Entradas de dados guardadas:

________________

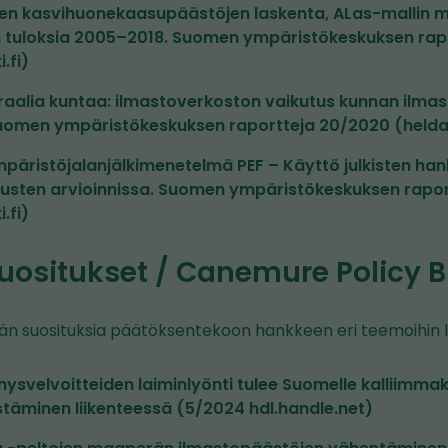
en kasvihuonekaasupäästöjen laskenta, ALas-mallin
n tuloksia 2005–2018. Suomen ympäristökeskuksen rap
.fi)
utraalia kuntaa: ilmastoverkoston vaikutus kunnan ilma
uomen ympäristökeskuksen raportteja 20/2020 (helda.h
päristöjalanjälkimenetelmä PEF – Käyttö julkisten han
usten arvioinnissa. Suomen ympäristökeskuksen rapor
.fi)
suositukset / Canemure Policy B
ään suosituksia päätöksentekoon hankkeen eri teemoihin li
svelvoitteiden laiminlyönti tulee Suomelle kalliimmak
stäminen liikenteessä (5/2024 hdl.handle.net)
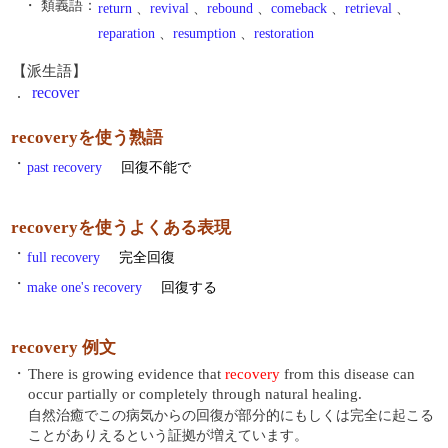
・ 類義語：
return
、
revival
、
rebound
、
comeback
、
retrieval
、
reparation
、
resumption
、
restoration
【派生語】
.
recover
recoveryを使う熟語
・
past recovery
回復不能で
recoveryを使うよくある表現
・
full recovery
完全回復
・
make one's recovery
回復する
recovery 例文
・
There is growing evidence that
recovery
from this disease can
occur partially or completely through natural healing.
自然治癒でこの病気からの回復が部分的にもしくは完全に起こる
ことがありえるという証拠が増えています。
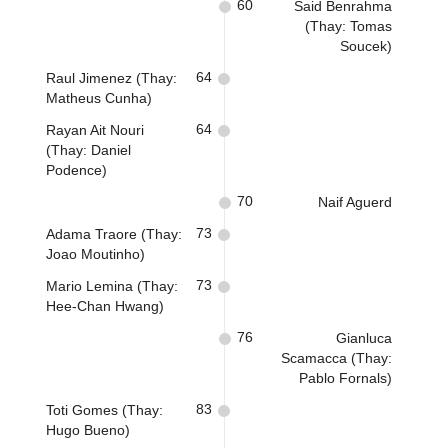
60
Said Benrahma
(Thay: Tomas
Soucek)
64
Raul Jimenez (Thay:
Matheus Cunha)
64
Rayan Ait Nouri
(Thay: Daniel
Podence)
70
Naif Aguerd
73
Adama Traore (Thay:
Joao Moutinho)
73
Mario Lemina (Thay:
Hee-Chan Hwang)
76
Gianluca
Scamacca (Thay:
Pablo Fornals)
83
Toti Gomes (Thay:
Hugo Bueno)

________________

> **Item de trabalho**: Reproduza estas linhas sem nenhuma alteração, cobrindo toda a listagem. Omita as imagens na resposta.

> **Resultado do exercício**:
en kasvihuonekaasupäästöjen laskenta, ALas-mallin
n tuloksia 2005–2018. Suomen ympäristökeskuksen rap
.fi)
utraalia kuntaa: ilmastoverkoston vaikutus kunnan ilma
uomen ympäristökeskuksen raportteja 20/2020 (helda.h
päristöjalanjälkimenetelmä PEF – Käyttö julkisten han
usten arvioinnissa. Suomen ympäristökeskuksen rapor
.fi)
suositukset / Canemure Policy B
ään suosituksia päätöksentekoon hankkeen eri teemoihin li
svelvoitteiden laiminlyönti tulee Suomelle kalliimmak
stäminen liikenteessä (5/2024 hdl.handle.net)
・ 類義語：
return
、
revival
、
rebound
、
comeback
、
retrieval
、
reparation
、
resumption
、
restoration
【派生語】
.
recover
recoveryを使う熟語
・
past recovery
回復不能で
recoveryを使うよくある表現
・
full recovery
完全回復
・
make one's recovery
回復する
recovery 例文
・
There is growing evidence that
recovery
from this disease can
occur partially or completely through natural healing.
自然治癒でこの病気からの回復が部分的にもしくは完全に起こる
ことがありえるという証拠が増えています。
60
Said Benrahma
(Thay: Tomas
Soucek)
64
Raul Jimenez (Thay:
Matheus Cunha)
64
Rayan Ait Nouri
(Thay: Daniel
Podence)
70
Naif Aguerd
73
Adama Traore (Thay:
Joao Moutinho)
73
Mario Lemina (Thay:
Hee-Chan Hwang)
76
Gianluca
Scamacca (Thay:
Pablo Fornals)
83
Toti Gomes (Thay:
Hugo Bueno)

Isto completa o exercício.